Pasal 1366 KUHPerdata memperluas cakupan tanggung jawab tidak hanya atas perbuatan aktif, tetapi juga atas kerugian yang timbul akibat kelalaian atau kurang hati-hati . Pasal ini menegaskan bahwa setiap orang wajib bertindak hati-hati agar tidak menimbulkan kerugian bagi orang lain.  

  • Pasal 1367: Tanggung Jawab atas Perbuatan Orang Lain dan Benda

Pasal 1367 KUHPerdata mengatur tentang tanggung jawab seseorang tidak hanya atas perbuatannya sendiri, tetapi juga atas kerugian yang disebabkan oleh perbuatan orang-orang yang menjadi tanggungannya atau barang-barang yang berada di bawah pengawasannya . Ini mencakup tanggung jawab orang tua terhadap anak di bawah umur, majikan terhadap bawahan, guru terhadap murid, kepala tukang terhadap tukangnya, pemilik binatang terhadap binatangnya, dan pemilik gedung terhadap kerusakan akibat robohnya gedung.
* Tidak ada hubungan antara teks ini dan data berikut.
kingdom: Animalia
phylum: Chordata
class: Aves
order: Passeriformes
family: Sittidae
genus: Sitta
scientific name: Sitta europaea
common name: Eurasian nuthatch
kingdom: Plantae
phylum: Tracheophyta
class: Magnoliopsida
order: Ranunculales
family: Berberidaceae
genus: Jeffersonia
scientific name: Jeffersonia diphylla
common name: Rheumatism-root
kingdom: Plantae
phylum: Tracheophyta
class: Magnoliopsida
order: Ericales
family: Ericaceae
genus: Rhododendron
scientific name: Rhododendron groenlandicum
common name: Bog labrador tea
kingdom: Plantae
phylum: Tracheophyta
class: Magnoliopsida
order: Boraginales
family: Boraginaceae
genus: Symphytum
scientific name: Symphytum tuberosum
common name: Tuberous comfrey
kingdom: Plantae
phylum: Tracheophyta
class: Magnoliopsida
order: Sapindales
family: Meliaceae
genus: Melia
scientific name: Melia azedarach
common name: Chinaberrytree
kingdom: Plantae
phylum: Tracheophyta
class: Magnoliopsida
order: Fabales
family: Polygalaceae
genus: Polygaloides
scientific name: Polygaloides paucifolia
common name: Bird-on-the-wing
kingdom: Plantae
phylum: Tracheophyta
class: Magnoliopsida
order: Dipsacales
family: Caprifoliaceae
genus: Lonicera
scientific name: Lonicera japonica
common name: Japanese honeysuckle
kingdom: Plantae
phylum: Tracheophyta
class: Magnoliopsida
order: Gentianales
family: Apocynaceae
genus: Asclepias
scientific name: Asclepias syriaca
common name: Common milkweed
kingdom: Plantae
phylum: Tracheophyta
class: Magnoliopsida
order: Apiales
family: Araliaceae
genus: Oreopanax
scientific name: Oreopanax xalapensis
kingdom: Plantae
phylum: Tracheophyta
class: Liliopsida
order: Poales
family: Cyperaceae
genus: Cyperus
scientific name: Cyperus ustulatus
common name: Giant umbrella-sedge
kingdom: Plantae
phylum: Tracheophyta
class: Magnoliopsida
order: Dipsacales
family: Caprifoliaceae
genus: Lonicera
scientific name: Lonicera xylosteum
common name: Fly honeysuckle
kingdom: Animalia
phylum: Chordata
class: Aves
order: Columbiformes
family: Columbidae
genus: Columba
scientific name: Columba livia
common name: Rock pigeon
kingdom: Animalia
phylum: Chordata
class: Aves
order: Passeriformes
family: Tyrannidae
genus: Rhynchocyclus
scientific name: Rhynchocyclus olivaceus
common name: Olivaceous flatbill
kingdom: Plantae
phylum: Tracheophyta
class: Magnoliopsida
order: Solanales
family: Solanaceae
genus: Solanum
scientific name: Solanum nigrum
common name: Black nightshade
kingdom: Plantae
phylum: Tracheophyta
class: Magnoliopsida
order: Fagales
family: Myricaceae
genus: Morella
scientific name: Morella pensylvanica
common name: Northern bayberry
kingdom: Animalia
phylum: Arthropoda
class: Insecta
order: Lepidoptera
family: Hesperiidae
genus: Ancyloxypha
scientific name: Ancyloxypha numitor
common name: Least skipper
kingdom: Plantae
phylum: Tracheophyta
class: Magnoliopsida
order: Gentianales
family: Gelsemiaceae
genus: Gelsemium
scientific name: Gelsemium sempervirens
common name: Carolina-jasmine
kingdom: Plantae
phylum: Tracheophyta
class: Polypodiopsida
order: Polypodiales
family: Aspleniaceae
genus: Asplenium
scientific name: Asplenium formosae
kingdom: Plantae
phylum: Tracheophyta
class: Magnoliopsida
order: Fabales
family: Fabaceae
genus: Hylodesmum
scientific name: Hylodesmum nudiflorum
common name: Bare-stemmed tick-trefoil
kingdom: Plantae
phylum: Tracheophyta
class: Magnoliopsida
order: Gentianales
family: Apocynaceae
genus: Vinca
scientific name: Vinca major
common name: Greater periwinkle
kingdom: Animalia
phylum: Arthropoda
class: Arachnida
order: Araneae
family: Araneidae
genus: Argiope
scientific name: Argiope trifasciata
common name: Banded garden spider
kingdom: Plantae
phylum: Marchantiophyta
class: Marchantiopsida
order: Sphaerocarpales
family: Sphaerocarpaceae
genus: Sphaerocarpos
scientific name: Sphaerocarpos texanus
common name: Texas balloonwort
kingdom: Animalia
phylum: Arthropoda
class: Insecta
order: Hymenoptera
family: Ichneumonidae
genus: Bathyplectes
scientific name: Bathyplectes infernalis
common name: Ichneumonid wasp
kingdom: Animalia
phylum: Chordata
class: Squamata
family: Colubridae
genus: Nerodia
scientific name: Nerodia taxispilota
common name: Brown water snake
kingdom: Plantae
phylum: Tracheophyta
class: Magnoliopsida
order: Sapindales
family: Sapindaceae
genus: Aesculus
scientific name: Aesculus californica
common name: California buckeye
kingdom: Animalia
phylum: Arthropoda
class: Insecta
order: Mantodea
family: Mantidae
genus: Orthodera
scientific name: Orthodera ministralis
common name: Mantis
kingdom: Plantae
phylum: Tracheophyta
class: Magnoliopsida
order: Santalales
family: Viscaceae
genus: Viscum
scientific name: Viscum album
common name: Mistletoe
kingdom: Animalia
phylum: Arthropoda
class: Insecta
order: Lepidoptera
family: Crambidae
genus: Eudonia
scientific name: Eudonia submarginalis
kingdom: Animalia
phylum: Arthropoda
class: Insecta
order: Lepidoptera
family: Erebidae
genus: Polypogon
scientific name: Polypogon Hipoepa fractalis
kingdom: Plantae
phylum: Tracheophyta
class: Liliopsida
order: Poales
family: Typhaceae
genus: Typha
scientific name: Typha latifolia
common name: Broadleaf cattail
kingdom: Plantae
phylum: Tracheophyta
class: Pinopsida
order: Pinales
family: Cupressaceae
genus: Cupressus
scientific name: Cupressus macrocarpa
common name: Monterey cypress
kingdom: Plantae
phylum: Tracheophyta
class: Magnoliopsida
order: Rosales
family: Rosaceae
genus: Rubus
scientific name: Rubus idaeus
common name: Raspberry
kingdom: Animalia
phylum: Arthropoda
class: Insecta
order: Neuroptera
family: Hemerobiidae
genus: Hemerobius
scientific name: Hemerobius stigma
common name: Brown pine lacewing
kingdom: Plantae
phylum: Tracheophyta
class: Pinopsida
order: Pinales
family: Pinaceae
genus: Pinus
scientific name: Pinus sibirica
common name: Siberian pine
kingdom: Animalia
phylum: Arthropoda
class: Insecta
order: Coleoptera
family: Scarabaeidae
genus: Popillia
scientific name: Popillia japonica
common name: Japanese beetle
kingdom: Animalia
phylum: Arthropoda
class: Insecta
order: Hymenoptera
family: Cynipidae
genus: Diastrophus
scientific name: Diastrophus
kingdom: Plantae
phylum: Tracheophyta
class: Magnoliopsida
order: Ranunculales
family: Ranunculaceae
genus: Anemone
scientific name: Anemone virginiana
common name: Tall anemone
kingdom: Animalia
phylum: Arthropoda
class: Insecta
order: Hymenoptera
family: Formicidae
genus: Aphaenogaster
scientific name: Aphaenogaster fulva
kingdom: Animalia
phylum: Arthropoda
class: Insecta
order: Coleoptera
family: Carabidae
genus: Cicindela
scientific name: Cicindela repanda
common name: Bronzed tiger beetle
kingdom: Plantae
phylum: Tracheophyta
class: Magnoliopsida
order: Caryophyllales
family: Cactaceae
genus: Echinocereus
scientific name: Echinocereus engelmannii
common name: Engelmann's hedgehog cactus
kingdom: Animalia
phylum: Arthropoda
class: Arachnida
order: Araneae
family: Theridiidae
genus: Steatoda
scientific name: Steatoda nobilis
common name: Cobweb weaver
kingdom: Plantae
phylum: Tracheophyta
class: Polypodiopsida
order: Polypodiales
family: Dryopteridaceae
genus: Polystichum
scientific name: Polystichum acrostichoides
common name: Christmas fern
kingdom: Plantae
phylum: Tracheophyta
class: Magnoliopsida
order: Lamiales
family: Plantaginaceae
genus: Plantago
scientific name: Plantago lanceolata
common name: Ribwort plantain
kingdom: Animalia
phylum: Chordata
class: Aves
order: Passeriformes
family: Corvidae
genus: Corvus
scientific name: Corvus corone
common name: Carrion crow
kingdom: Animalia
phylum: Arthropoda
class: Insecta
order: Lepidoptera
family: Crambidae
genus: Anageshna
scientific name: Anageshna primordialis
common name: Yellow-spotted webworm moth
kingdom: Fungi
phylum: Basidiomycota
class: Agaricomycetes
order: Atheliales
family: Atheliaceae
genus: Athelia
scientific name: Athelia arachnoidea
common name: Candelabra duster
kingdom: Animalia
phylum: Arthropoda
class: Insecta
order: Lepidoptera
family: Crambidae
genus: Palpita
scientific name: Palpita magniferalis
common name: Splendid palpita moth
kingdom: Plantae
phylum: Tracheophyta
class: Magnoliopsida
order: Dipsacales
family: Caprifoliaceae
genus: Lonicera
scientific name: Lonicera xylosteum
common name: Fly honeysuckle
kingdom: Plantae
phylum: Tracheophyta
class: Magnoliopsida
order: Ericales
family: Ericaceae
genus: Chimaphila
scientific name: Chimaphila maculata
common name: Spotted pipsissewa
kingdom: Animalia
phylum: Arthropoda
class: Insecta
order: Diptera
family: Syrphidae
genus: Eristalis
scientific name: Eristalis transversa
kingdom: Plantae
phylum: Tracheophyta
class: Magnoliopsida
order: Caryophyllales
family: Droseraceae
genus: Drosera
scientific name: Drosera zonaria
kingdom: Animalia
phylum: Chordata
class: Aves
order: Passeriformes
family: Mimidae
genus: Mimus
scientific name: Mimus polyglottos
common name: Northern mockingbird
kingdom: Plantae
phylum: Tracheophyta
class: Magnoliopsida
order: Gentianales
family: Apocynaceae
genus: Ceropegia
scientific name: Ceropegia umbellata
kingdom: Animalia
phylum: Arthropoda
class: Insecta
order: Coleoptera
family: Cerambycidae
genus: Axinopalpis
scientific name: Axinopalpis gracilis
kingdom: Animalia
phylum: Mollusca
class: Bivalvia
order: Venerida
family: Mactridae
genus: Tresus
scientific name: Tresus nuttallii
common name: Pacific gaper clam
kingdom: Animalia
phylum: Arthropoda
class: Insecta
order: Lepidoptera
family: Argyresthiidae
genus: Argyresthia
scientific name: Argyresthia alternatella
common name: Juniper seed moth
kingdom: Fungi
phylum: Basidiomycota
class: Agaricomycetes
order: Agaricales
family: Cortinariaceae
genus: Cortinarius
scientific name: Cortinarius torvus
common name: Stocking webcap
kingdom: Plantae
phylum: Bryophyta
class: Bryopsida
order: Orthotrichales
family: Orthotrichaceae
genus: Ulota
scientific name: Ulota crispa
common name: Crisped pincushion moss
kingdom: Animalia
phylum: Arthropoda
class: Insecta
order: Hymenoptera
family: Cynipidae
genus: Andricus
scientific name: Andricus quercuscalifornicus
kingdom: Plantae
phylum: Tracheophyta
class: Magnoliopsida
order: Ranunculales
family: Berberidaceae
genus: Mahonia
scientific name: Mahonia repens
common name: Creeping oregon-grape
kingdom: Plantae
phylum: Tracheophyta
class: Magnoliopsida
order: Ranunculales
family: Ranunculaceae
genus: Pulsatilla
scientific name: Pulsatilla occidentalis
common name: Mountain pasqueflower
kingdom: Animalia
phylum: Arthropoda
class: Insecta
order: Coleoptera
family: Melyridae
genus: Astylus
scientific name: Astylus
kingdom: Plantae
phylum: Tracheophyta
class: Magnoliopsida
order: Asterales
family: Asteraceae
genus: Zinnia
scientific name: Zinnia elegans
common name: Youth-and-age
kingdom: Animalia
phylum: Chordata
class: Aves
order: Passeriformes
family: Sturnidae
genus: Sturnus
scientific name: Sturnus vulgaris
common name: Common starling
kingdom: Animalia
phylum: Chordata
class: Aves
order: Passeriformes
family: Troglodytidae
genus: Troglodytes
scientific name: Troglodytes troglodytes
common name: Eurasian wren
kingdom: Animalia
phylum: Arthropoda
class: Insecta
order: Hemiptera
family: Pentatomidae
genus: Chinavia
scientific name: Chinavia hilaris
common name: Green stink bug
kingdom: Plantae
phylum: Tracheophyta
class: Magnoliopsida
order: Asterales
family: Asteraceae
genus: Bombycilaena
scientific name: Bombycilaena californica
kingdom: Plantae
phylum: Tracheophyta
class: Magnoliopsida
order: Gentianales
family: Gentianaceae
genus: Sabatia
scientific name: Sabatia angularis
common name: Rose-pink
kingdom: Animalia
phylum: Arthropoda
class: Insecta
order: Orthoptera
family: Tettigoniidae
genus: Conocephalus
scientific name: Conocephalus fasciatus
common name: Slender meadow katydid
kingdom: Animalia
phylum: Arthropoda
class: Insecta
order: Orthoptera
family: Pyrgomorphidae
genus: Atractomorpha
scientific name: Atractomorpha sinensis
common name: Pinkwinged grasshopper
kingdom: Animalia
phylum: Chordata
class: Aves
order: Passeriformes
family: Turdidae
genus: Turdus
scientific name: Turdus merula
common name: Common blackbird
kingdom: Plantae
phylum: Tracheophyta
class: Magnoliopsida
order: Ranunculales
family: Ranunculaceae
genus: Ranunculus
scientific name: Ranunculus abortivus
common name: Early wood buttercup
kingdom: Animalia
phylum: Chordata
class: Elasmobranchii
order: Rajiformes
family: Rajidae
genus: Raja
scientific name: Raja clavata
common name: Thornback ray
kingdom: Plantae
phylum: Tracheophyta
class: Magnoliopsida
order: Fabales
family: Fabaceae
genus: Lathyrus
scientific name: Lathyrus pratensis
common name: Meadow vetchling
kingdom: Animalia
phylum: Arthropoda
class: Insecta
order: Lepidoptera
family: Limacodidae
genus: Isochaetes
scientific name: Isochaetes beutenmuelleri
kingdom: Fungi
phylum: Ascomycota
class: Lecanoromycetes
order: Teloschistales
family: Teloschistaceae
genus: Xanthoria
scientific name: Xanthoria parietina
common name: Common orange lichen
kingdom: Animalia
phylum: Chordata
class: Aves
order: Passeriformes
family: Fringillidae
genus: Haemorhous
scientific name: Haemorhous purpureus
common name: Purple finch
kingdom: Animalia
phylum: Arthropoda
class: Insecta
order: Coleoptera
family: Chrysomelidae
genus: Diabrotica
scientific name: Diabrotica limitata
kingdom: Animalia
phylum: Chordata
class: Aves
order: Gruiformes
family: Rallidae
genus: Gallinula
Namun, tanggung jawab ini dapat gugur jika pihak yang bertanggung jawab dapat membuktikan bahwa mereka tidak dapat mencegah perbuatan yang menimbulkan kerugian tersebut .  

  • Pasal 1368: Tanggung Jawab Pemilik Binatang

Pasal 1368 KUHPerdata secara khusus mengatur tanggung jawab pemilik binatang atau siapa pun yang menggunakannya atas kerugian yang disebabkan oleh binatang tersebut, tanpa melihat apakah binatang itu berada di bawah pengawasannya atau tidak . Pasal ini menerapkan prinsip tanggung jawab mutlak (strict liability) di mana pemilik atau pengguna binatang bertanggung jawab atas kerugian yang timbul dari tindakan binatangnya .  

  • Pasal 1369: Tanggung Jawab Pemilik Gedung yang Roboh

Pasal 1369 KUHPerdata menetapkan tanggung jawab pemilik gedung atas kerugian yang disebabkan oleh robohnya gedung, baik sebagian maupun seluruhnya, jika kerobohan tersebut disebabkan oleh kelalaian dalam pemeliharaan atau karena kekurangan dalam pembangunan maupun penataannya .  

  • Pasal 1370-1377: Kasus-Kasus Khusus Kerugian

Pasal-pasal selanjutnya, yaitu Pasal 1370 hingga Pasal 1377, mengatur tentang kasus-kasus khusus kerugian yang timbul akibat perbuatan melawan hukum, seperti kematian seseorang , luka atau cacat badan , dan penghinaan . Pasal-pasal ini memberikan pedoman lebih spesifik mengenai hak untuk menuntut ganti rugi dalam situasi-situasi tertentu.  

V. Contoh-Contoh Kasus "Perbuatan Melawan Hukum" di Indonesia

  • Kasus Kerugian Materiil

Berbagai kasus di Indonesia telah mengilustrasikan penerapan konsep PMH dalam konteks kerugian materiil . Sengketa kepemilikan tanah sering kali melibatkan PMH, misalnya ketika seseorang tanpa hak mengambil alih atau menggunakan tanah milik orang lain, menyebabkan kerugian berupa kehilangan hak kepemilikan, potensi pendapatan, atau biaya hukum . Kecelakaan lalu lintas akibat kelalaian pengemudi yang menyebabkan kerusakan kendaraan dan luka pada pihak lain juga merupakan contoh PMH yang menimbulkan kerugian materiil berupa biaya perbaikan, biaya pengobatan, dan kehilangan pendapatan . Dalam dunia bisnis, tindakan penipuan, penggelapan dana, atau pelanggaran hak kekayaan intelektual dapat dikategorikan sebagai PMH yang mengakibatkan kerugian finansial bagi pihak yang dirugikan . Pencemaran lingkungan oleh limbah industri yang merusak ekosistem dan menyebabkan kerugian ekonomi bagi masyarakat sekitar juga merupakan contoh PMH dengan dampak kerugian materiil yang signifikan .  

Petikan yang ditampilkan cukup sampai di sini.